_WHAT YOU WILL DO:_ Return the text from all of the records below unchanged, line for line, and leave the pictures out.

====== LISTED ENTRIES ======

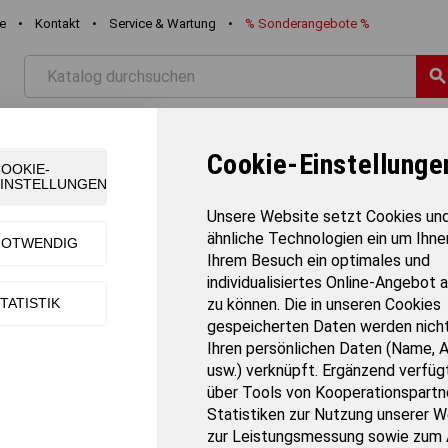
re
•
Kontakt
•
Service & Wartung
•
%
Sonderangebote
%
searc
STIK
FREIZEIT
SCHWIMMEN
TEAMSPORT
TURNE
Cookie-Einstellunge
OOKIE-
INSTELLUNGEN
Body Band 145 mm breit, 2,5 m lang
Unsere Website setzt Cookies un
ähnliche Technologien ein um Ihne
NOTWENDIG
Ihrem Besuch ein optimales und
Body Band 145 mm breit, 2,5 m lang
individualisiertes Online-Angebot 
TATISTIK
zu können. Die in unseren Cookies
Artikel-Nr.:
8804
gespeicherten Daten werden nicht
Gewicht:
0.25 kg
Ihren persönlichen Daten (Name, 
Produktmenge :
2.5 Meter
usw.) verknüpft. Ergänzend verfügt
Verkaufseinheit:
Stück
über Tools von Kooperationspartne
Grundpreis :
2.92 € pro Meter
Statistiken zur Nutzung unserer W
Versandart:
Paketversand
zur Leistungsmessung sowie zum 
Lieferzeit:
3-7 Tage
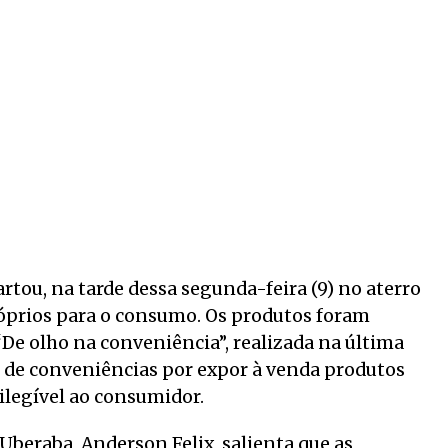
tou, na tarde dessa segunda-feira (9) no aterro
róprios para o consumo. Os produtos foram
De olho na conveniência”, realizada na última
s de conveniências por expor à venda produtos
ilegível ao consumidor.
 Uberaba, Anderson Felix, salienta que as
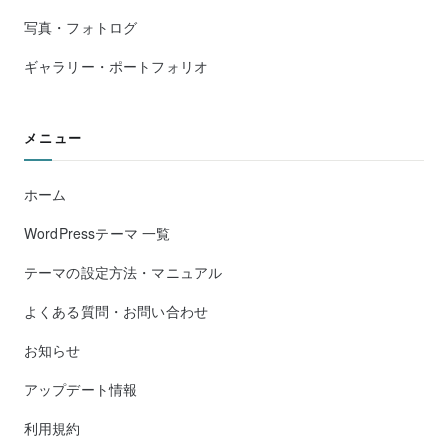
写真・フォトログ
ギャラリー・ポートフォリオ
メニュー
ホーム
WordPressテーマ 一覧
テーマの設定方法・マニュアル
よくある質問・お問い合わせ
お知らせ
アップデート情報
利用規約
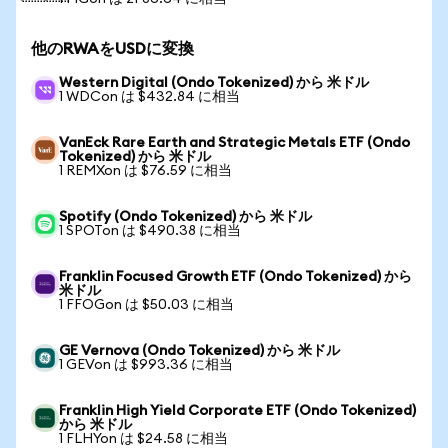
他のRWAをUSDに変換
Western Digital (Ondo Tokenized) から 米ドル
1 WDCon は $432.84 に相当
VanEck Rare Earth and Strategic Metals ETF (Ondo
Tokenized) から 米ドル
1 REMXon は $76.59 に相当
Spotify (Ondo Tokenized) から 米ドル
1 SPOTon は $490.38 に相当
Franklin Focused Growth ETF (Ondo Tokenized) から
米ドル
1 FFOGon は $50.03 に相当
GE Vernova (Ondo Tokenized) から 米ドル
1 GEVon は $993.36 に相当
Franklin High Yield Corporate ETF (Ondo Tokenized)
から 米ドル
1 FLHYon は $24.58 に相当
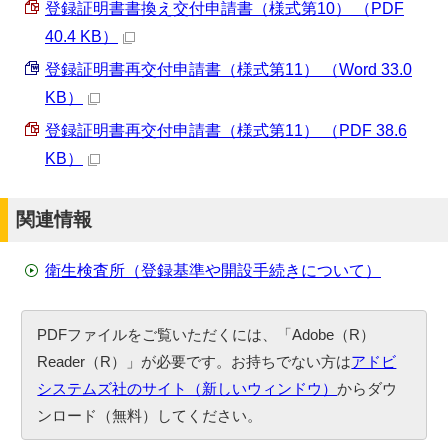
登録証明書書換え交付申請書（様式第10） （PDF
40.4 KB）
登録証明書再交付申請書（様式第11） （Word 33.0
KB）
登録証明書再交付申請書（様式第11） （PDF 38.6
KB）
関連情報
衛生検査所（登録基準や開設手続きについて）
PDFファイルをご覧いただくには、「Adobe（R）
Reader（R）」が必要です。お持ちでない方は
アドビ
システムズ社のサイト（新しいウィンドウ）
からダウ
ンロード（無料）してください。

======

_RESPONSE TO THIS EXERCISE:_
re
•
Kontakt
•
Service & Wartung
•
%
Sonderangebote
%
searc
STIK
FREIZEIT
SCHWIMMEN
TEAMSPORT
TURNE
Cookie-Einstellunge
OOKIE-
INSTELLUNGEN
Body Band 145 mm breit, 2,5 m lang
Unsere Website setzt Cookies un
ähnliche Technologien ein um Ihne
NOTWENDIG
Ihrem Besuch ein optimales und
Body Band 145 mm breit, 2,5 m lang
individualisiertes Online-Angebot 
TATISTIK
zu können. Die in unseren Cookies
Artikel-Nr.:
8804
gespeicherten Daten werden nicht
Gewicht:
0.25 kg
Ihren persönlichen Daten (Name, 
Produktmenge :
2.5 Meter
usw.) verknüpft. Ergänzend verfügt
Verkaufseinheit:
Stück
über Tools von Kooperationspartne
Grundpreis :
2.92 € pro Meter
Statistiken zur Nutzung unserer W
Versandart:
Paketversand
zur Leistungsmessung sowie zum 
Lieferzeit:
3-7 Tage
tou, na tarde dessa segunda-feira (9) no aterro
róprios para o consumo. Os produtos foram
De olho na conveniência”, realizada na última
s de conveniências por expor à venda produtos
ilegível ao consumidor.
 Uberaba, Anderson Felix, salienta que as
写真・フォトログ
ギャラリー・ポートフォリオ
メニュー
ホーム
WordPressテーマ 一覧
テーマの設定方法・マニュアル
よくある質問・お問い合わせ
お知らせ
アップデート情報
利用規約
他のRWAをUSDに変換
Western Digital (Ondo Tokenized) から 米ドル
1 WDCon は $432.84 に相当
VanEck Rare Earth and Strategic Metals ETF (Ondo
Tokenized) から 米ドル
1 REMXon は $76.59 に相当
Spotify (Ondo Tokenized) から 米ドル
1 SPOTon は $490.38 に相当
Franklin Focused Growth ETF (Ondo Tokenized) から
米ドル
1 FFOGon は $50.03 に相当
GE Vernova (Ondo Tokenized) から 米ドル
1 GEVon は $993.36 に相当
Franklin High Yield Corporate ETF (Ondo Tokenized)
から 米ドル
1 FLHYon は $24.58 に相当
登録証明書書換え交付申請書（様式第10） （PDF
40.4 KB）
登録証明書再交付申請書（様式第11） （Word 33.0
KB）
登録証明書再交付申請書（様式第11） （PDF 38.6
KB）
関連情報
衛生検査所（登録基準や開設手続きについて）
PDFファイルをご覧いただくには、「Adobe（R）
Reader（R）」が必要です。お持ちでない方は
アドビ
システムズ社のサイト（新しいウィンドウ）
からダウ
ンロード（無料）してください。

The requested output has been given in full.